Je beuglais en mettant mon nez dehors à travers une fenêtre ouverte. C’était toujours la même petite place recouverte d’un parc minuscule. Ses bras me tiraient vers l’intérieur, enlacés autour de mon cou comme deux hétaïres parvenues du fond diffus de l’histoire comme la lueur d’un kazar sorti d’un trou du cul canin retourné qui promettait le plaisir solitaire du cosmos et la grâce sans rédemption. Ces bras sans sabots, c’était l’appel du cerf fou khazar répandu en quatre directions sur la plaine. Je voyais donc qu’elle reprenait du poil de la bête et me tirait de plus en plus fort, ce qui nécessairement appelait de nouveaux coups. Je me retournai donc et cette fois frappai à la mâchoire qui sembla se déboîter du premier coup au son du front projeté sourdement contre le mur.

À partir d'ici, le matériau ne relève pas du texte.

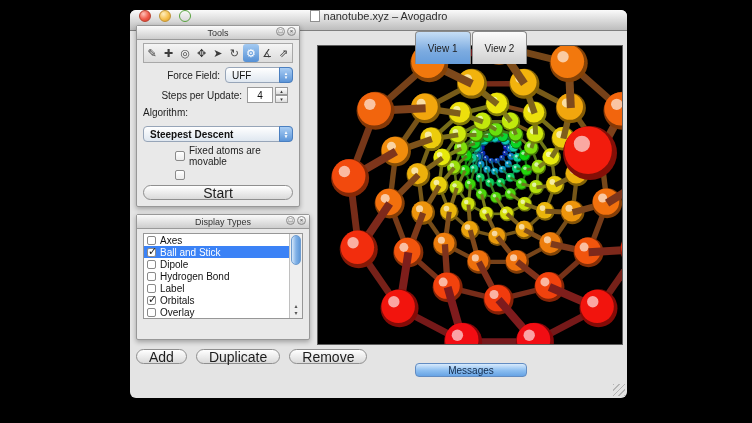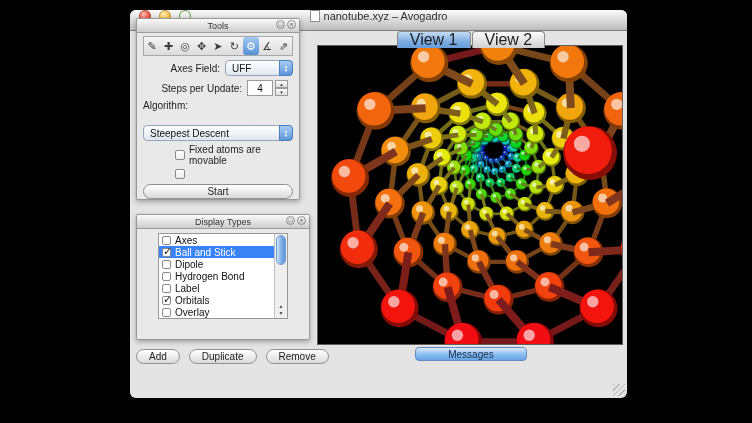"Tools" .tools-palette { top: 8px -> 15px }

Je pris le couteau laissé à côté du bras en peluche de soie et enfonçai la pointe sous son aisselle gauche – j’avais remarqué et retenu ce geste dans un film médiocre où l’héroïne mûre, prise en otage par un jeune homme musclé, plus naïf que méchant et tout aussi victime des circonstances, enfonça, après supplication et supplication, dans l’excitation, la lame précisément à l’endroit où courait une artère, en s’excusant, car elle savait parfaitement la sale mort qui s’ensuivrait, et travestissait sa compétence biologique retournée contre ses semblables des atours d’une impérieuse nécessité, que je me figurais éjaculatoire, mon pantalon était tout trempé en voyant ça – tendre et molle comme une araignée de veau au soleil, le jus précipité à la surface – chez les animaux morts le sang n’est plus leur sang mais leur jus de cuisson propre et leur âme est alors la saveur propre du souvenir qu’ils laissent à leur consummateur; qui seulement les a offerts et offre toujours en victime-holocauste-potlatch de surplus productif dans l’économie du salut où la pièce marginale est la première à enjamber le guéridon du paradis, hmm – la surface de l’aisselle lacustre.